Children's book one for the birds
The seed of an idea was planted in Robyn Murray's head when she spied a rooster strutting about a local farm with a flock of pukeko in tow.
By the time the accomplished storyteller got home from her daily walk at Ambury Farm Park in Mangere, it had become a full-grown tale about the life of the rooster who she'd nicknamed Roger.
Urban chicken-owners aren't allowed roosters because they annoy the neighbours with their crowing so they're often dumped at public parks in the dead of night.
That's probably how the swaggering cockerel found himself roaming free in Mangere Bridge, hanging out with a wild gang of native birds rather than in captivity with the farm's chooks.
Mrs Murray, who's lived in Mangere Bridge for seven years, is an old hand at telling animal stories.
"When I was a little girl in Ireland, I used to go into the henhouse and read the chickens a story – usually Henny-Penny, where the sky was falling."
Mrs Murray told a local primary school class her version of Roger the Rooster's life.
A boy in the class piped up "When you get it published will you read it at our school?"
Under pressure from her writers' group, she decided to put the story in book form and got local artist Robina Adamson on board as illustrator.
Roger the Rooster of Ambury Park Farm is really two true stories woven together.
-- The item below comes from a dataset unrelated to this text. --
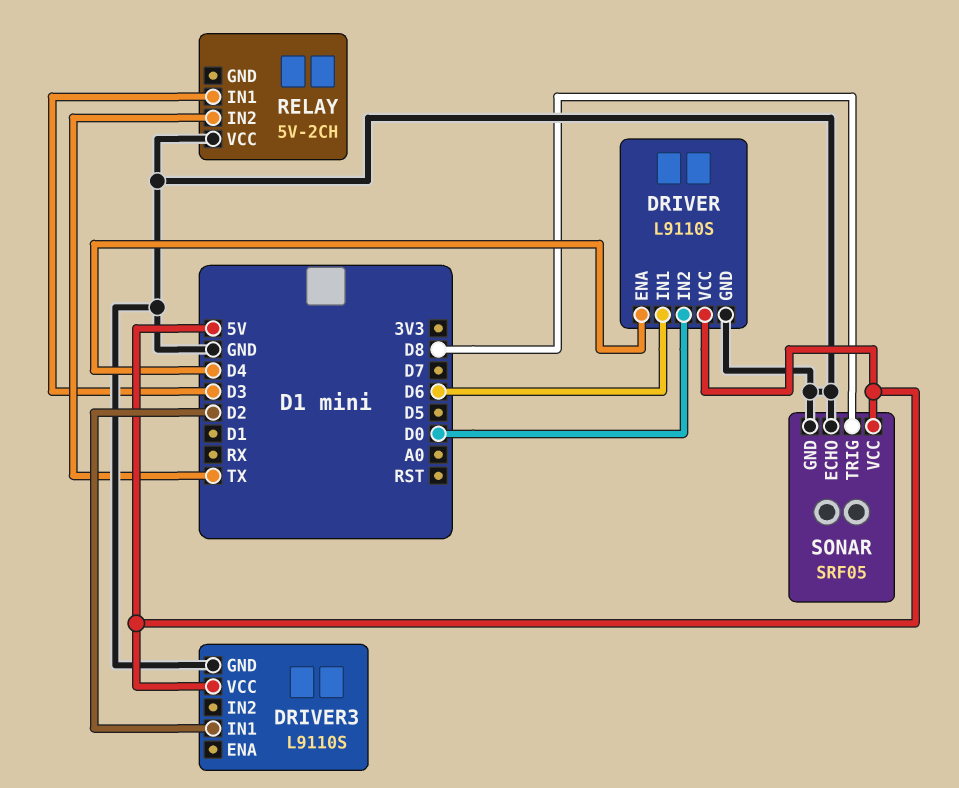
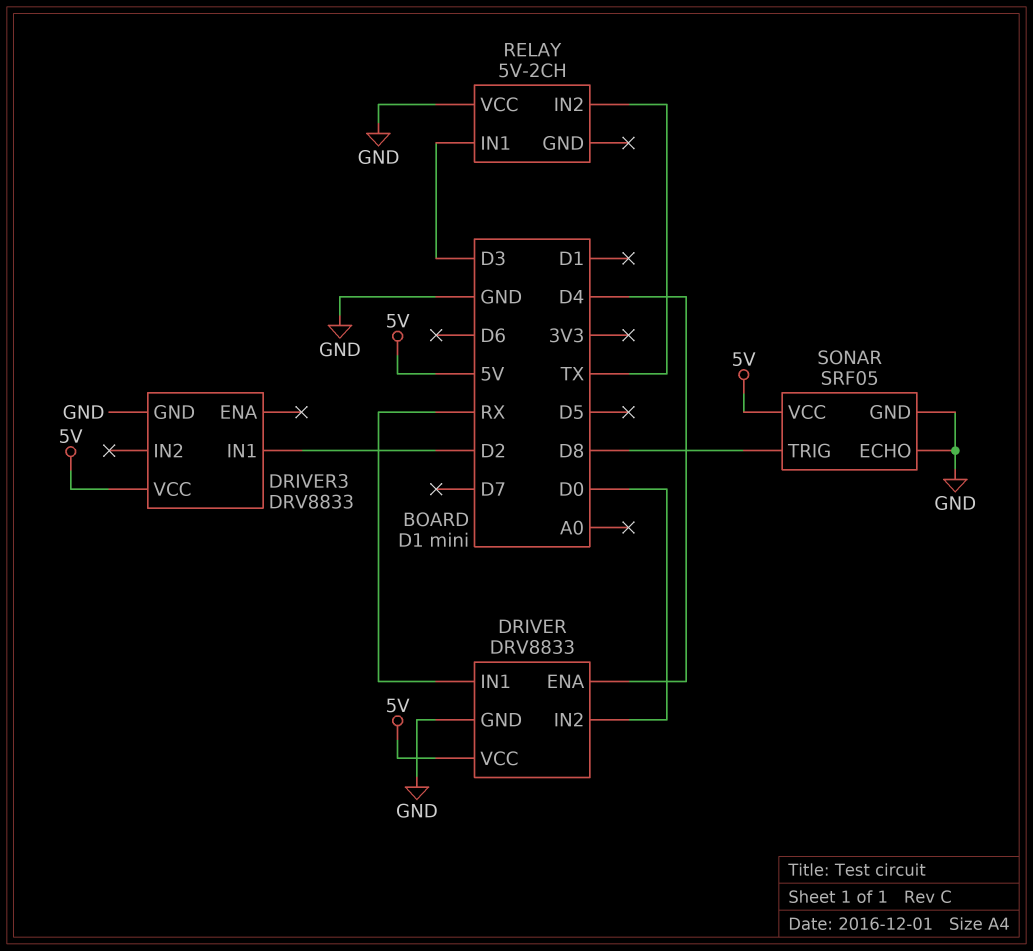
DRIVER: L9110S -> DRV8833
DRIVER pin IN1: D6 -> RX
DRIVER3: L9110S -> DRV8833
Years ago Mrs Hirst rescued a lamb at the park, an episode which also appears in the book.
Pre-orders have been coming thick and fast from schools and libraries, she says, and her promise of giving $400 back to the farm for the first 400 books sold has already been fulfilled. She'll hand over the donation at the book launch.
The launch is set for June 16, 1.30pm to 4.30pm at Ambury Park. There'll be balloons, face painting, drawing and ice cream on for the kids and refreshments for adults.
The book will be for sale on the day – it retails for $25.
Park rangers will bring out the chickens and a rooster representing Roger will be released at the end of the launch.